The question of whether to pool tips or to let dealers go for their own is an enduring one. However, at the recently held Global Gaming Expo (G2E) in Las Vegas, a growing number of table game executives appear to be embracing the latter, entrepreneurial approach.

“Going for your own makes for a very hard working staff,” said Dallas Teerlink, director of table games, Running Aces Harness Park, Columbus, Minn., whose Minnesota race track property is entirely reliant on table games for gaming revenue. “They get hands-per-hour up because they are in business for themselves. If you’re not on top of things, they will try to do things that they shouldn’t do. But, for the most part, we have a real warm, cozy place because our dealers are engaged. You walk in the door and you have every dealer trying to get you to come to their game. Our dealers average tips of $250 to $300 per day, they work three days a week. Just recently we had a big progressive go off and the winner gave two racks of $100 chips, which was a $20,000 tip. Going for your own makes you want to come to work and make what you need to make.”

Dawn Clayton, assistant general manager, Thunder Valley Casino, Lincoln, Calif., said Thunder Valley pools tips, including in the poker room, but starting in 2014, “we probably need to split that out.
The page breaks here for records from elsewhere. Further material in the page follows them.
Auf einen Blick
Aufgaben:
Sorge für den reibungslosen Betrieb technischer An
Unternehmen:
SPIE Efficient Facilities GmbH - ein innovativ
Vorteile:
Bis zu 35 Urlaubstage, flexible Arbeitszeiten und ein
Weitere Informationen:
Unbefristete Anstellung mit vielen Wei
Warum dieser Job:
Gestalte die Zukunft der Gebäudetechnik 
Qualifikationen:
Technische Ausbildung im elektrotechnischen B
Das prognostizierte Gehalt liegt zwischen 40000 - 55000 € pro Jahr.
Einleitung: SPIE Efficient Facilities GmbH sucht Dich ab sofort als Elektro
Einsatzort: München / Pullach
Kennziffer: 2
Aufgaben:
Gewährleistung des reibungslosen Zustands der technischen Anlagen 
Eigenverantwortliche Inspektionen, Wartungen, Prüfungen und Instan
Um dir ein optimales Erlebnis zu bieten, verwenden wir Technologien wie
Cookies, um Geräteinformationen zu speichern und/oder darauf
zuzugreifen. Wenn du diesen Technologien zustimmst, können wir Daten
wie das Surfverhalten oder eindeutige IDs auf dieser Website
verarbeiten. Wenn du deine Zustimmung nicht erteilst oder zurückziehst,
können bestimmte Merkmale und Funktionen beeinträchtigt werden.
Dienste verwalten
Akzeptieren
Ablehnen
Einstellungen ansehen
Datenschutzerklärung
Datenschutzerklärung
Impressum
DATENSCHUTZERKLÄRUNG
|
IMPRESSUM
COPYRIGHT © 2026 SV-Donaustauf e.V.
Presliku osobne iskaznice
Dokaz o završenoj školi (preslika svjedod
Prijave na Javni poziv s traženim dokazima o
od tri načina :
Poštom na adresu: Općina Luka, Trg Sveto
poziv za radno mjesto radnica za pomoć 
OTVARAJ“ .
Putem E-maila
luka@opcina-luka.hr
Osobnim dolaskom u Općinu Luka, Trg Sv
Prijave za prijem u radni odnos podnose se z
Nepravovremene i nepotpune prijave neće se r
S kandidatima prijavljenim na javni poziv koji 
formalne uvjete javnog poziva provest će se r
The thinking was that we brought baccarat dealers in to deal poker and since they didn’t have the skill set we would pool them together. But what we’re seeing a tendency not to push hands if you’re not going man-for-man. Right now, dealers are going an hour-and-a-half in the poker room without a break. After an hour-and-a-half, they’re raising their hand and saying they want a break. When you go man-for-man, after three or four hours, you’re pushing them to take a break. Also, the friendliness and the guest service that we really try to instill as part of our culture goes up when we all take ownership for it. If you don’t produce, you’re going home with no money in your pocket, so we think it will be catalyst for us to make that change.”
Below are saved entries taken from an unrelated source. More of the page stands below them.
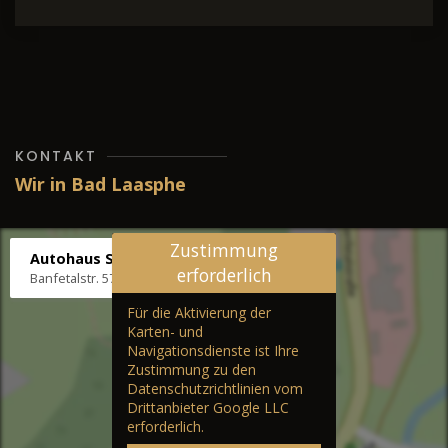
KONTAKT
Wir in Bad Laasphe
Zustimmung
Autohaus Stenger
erforderlich
Banfetalstr. 57, 57334 Bad Laasphe
Für die Aktivierung der
Karten- und
Navigationsdienste ist Ihre
Zustimmung zu den
Datenschutzrichtlinien vom
Drittanbieter Google LLC
erforderlich.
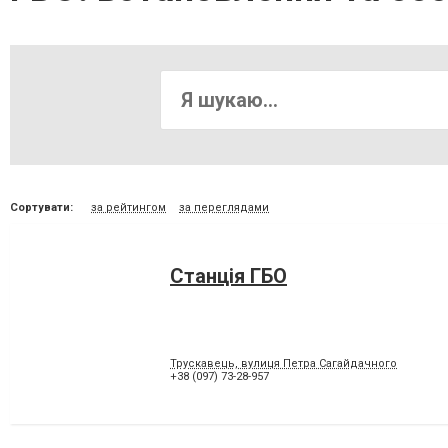
Сортувати:
за рейтингом
за переглядами
Станція ГБО
Трускавець, вулиця Петра Сагайдачного
+38 (097) 73-28-957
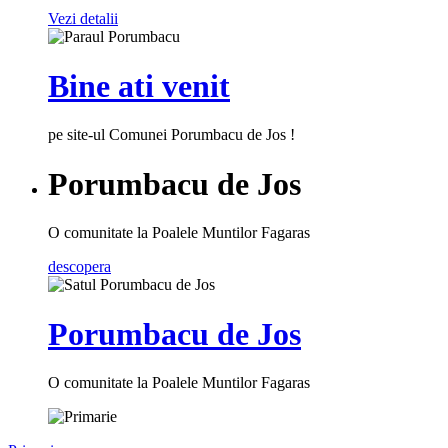
Vezi detalii
Bine ati venit
pe site-ul Comunei Porumbacu de Jos !
Porumbacu de Jos
O comunitate la Poalele Muntilor Fagaras
descopera
Porumbacu de Jos
O comunitate la Poalele Muntilor Fagaras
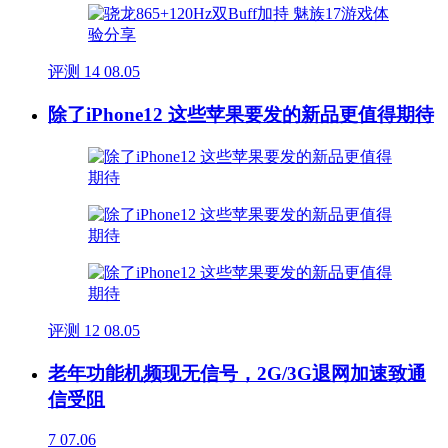
评测
14
08.05
除了iPhone12 这些苹果要发的新品更值得期待
评测
12
08.05
老年功能机频现无信号，2G/3G退网加速致通
信受阻
7
07.06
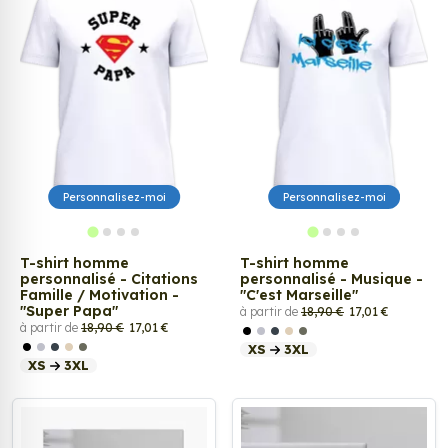
Personnalisez-moi
Personnalisez-moi
T-shirt homme
T-shirt homme
personnalisé - Citations
personnalisé - Musique -
Famille / Motivation -
"C'est Marseille"
"Super Papa"
à partir de
18,90 €
17,01 €
à partir de
18,90 €
17,01 €
XS
3XL
XS
3XL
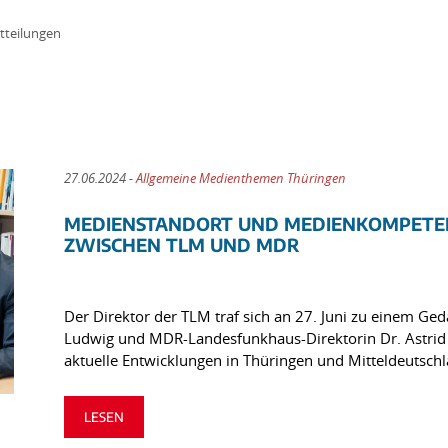
tteilungen
27.06.2024 -
Allgemeine Medienthemen Thüringen
MEDIENSTANDORT UND MEDIENKOMPETEN
ZWISCHEN TLM UND MDR
Der Direktor der TLM traf sich an 27. Juni zu einem G
Ludwig und MDR-Landesfunkhaus-Direktorin Dr. Astrid P
aktuelle Entwicklungen in Thüringen und Mitteldeutsch
LESEN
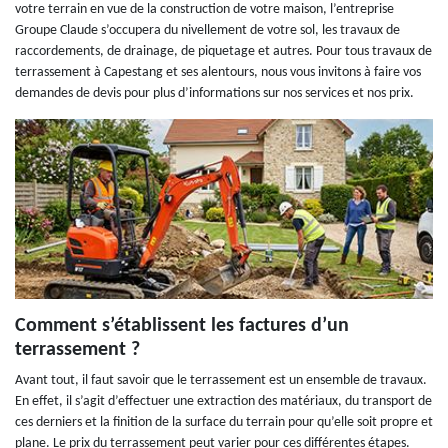
votre terrain en vue de la construction de votre maison, l’entreprise
Groupe Claude s’occupera du nivellement de votre sol, les travaux de
raccordements, de drainage, de piquetage et autres. Pour tous travaux de
terrassement à Capestang et ses alentours, nous vous invitons à faire vos
demandes de devis pour plus d’informations sur nos services et nos prix.
Comment s’établissent les factures d’un
terrassement ?
Avant tout, il faut savoir que le terrassement est un ensemble de travaux.
En effet, il s’agit d’effectuer une extraction des matériaux, du transport de
ces derniers et la finition de la surface du terrain pour qu’elle soit propre et
plane. Le prix du terrassement peut varier pour ces différentes étapes.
Debra Nutton, senior vice president, casino operations for Las Vegas-based Bellagio, traced the history of pooling dealer tokes back to the opening of the Mirage in 1989. “It didn’t take long for us to put all of those tips on a paycheck and I think it changed the whole mentality of a dealer,” she said. “When I started as a crap dealer we went for our own. I think the idea was to take your craps and 21 dealers and hope they eventually became a host. Our biggest fear today is that they will hustle and ask the customers for money. But the truth is your dealers really did become some of your best salespeople. Today, you go around any casino and, say they split tips 300 or 400 ways per day; you’re going to get a lot of dealers who just don’t care.”

“Now is a very tough time for tips in Las Vegas; tips have probably gone down 25 percent or more,” Nutton added. “If you take a dealer who was living on $200 in tips a day, that is probably down to $150 now. I say to every dealer if you think you should be making $300 a day, you better be putting $300 a day in that toke box.”